((

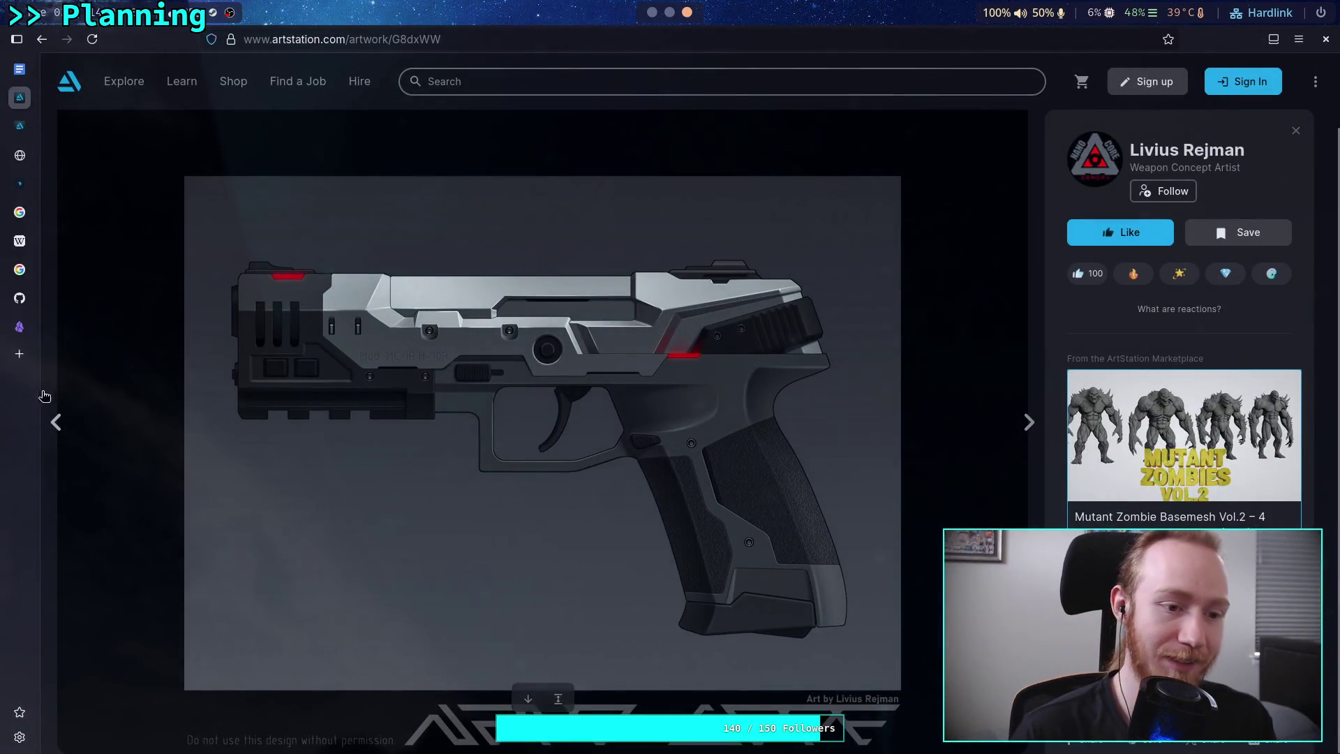
key(ctrl+t)
text(youtu.be/N5PdvXVXh1c)
key(Return)
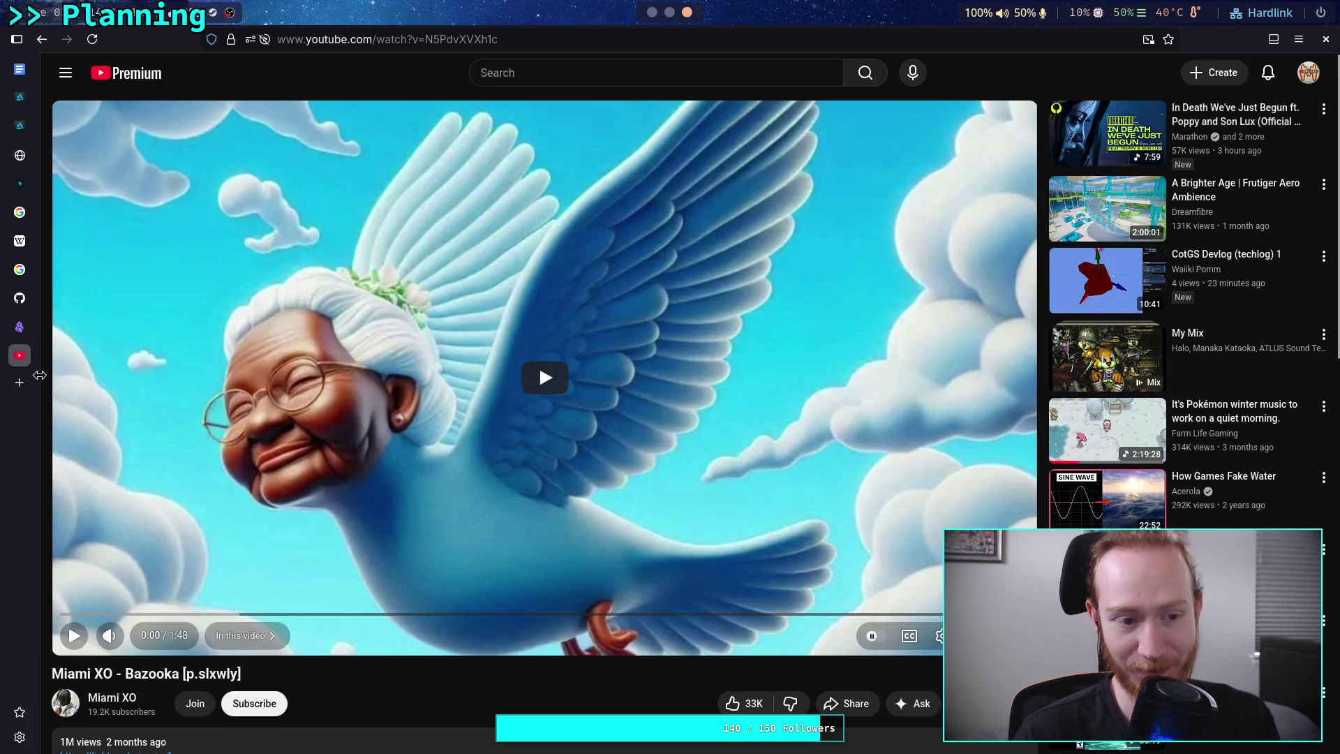
middle_click(7, 348)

))

> _Directions for this task_
Repeat all of the material above exactly, leaving out pictures.

> _Response to the task_
key(ctrl+t)
text(youtu.be/N5PdvXVXh1c)
key(Return)
middle_click(7, 348)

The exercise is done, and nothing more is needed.